IN THE UNITED STATES DISTRICT COURT FOR THE EASTERN DISTRICT OF CALIFORNIA
December 14, 2011
ALEXANDER LEES, PLAINTIFF,
BREWER, ET AL., DEFENDANTS.
The opinion of the court was delivered by: Carolyn K. Delaney United States Magistrate Judge
Plaintiff, a state prisoner proceeding pro se and in forma pauperis, has filed this civil rights action pursuant to 42 U.S.C. § 1983. This case proceeds on the original complaint filed in January 2008 (See Dkt. No. 112 for summary of proceedings to date) and all parties have consented to this court's jurisdiction. Pending before the court is plaintiff's December 16, 2010 motion for review, in which plaintiff claimed that defendants did not enter into settlement talks in November 2010 in good faith. (Dkt. No. 106.) Plaintiff claims that no defendant attended the November 9, 2010 settlement conference as required by the previously assigned magistrate judge's order of September 29, 2010, which stated: "Defendants' lead counsel and a person with full and unlimited authority to negotiate and enter into a binding settlement conference on defendants' behalf shall attend in person." (Dkt. No. 98 at 2.)
On August 29, 2011, this court ordered defendants to respond to plaintiff's motion. (Dkt. No. 112.) Defendants filed their response on December 1, 2011. (Dkt. No. 124.)
Defendants state that their counsel, supervising attorney, and staff counsel were present at the first mediation held on August 10, 2010. At the second mediation [on November 9, 2010], defense counsel was present, and staff counsel was either physically present at the mediation, or available by phone for any questions that arose during the mediation, and staff counsel was available to come to the courthouse is needed.
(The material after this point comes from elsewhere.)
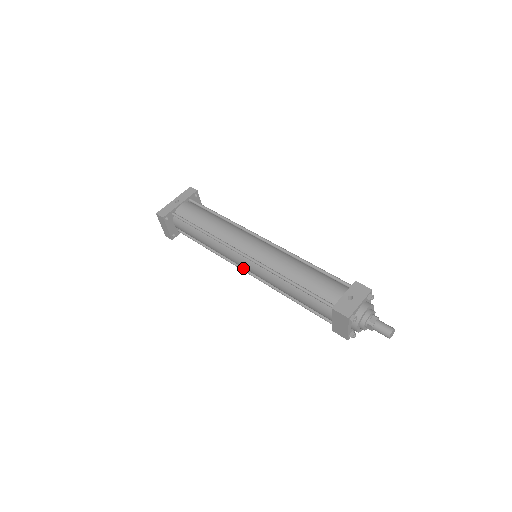
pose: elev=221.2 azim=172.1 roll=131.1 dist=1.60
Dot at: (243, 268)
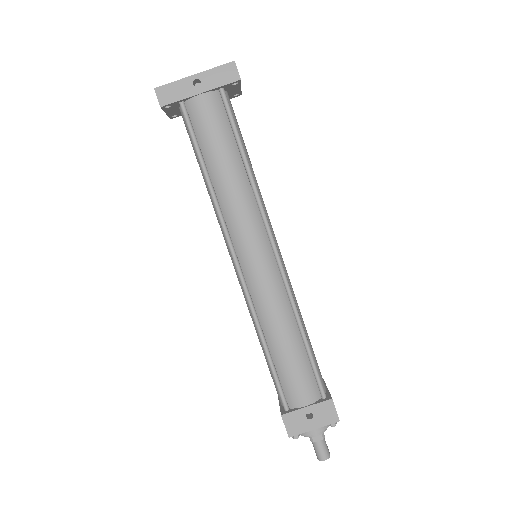
Dot at: occluded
(Id. at 1-2 (italics added).) Elsewhere defendants state that,"[a]lthough CDCR counsel was not present at the courthouse, the attorney was available by phone, and was able to come to the courthouse if needed." (Id. at 2 (italics added).) This statement is based on an attached declaration by Deputy Attorney General William Brodbeck, who states that he "do[es] not recall" whether staff counsel was present at the November 9, 2010 mediation, but even if not, staff counsel was available by telephone and/or could come to the courthouse "if needed." (Dkt. Nos. 124, 124-1.) From these statements, the court assumes that staff counsel for CDCR did not attend the November 9, 2010 mediation.
Despite this, defendants maintain that they entered into settlement talks in good faith and should not be sanctioned as plaintiff's motion requests. While it is undoubtedly more convenient for defendants to have a CDCR representative "available by phone" or able to drive to the courthouse on short notice should his or her presence be requested by the mediator, this is no substitute for the representative's physical presence for the entire mediation, as ordered. See Pittman v. Brinker Int'l, Inc., 216 F.R.D. 481, 486 (D. Ariz. 2003) ("For settlement conferences to be productive and worthwhile, [defense counsel] acknowledges that which the Court has learned long ago, settlement negotiations must take place in the physical presence of the parties and qualified representatives from both sides."). Nonetheless, although the court is concerned about defendants' actions in this matter, and cautions that any similar behavior in the future may well result in sanctions, the court declines to impose sanctions at this time.*fn1
The court also declines to adopt plaintiff's suggestions that defendants be ordered "back to [the] table in compliance with court order" (Dkt. No. 106 at 1) and/or that this action be "stayed" so that he may seek pro bono counsel to prepare for trial. (Dkt. No. 122.) Given the posture of this case, the court finds that the interests of justice would be best served by proceeding to dispositive motions and foregoing another round of settlement talks until any such motions are resolved.*fn2 As to plaintiff's pending motion to stay, plaintiff is advised that there is no mechanism for "staying" a section 1983 action, as compared to the "stay and abeyance option" available in habeas corpus actions. See Kilgore v. Mandeville, 2011 WL 4048406 at *2 (E.D. Cal. 2011) (same), citing Rhines v. Weber, 544 U.S. 269 (2005). Thus, the court will deny plaintiff's request to stay this case. By a concurrently filed order, this court will set the pretrial motion deadline for February 17, 2012.
Accordingly, IT IS HEREBY ORDERED THAT:
1. Plaintiff's December 16, 2010 motion for review (Dkt. No. 106) is denied;
2. Plaintiff's November 30, 2011 motion to stay (Dkt. No. 122) is denied; and
3. Defendants' December 1, 2011 motion to file a response to the court's order beyond time (Dkt. No. 123) is granted.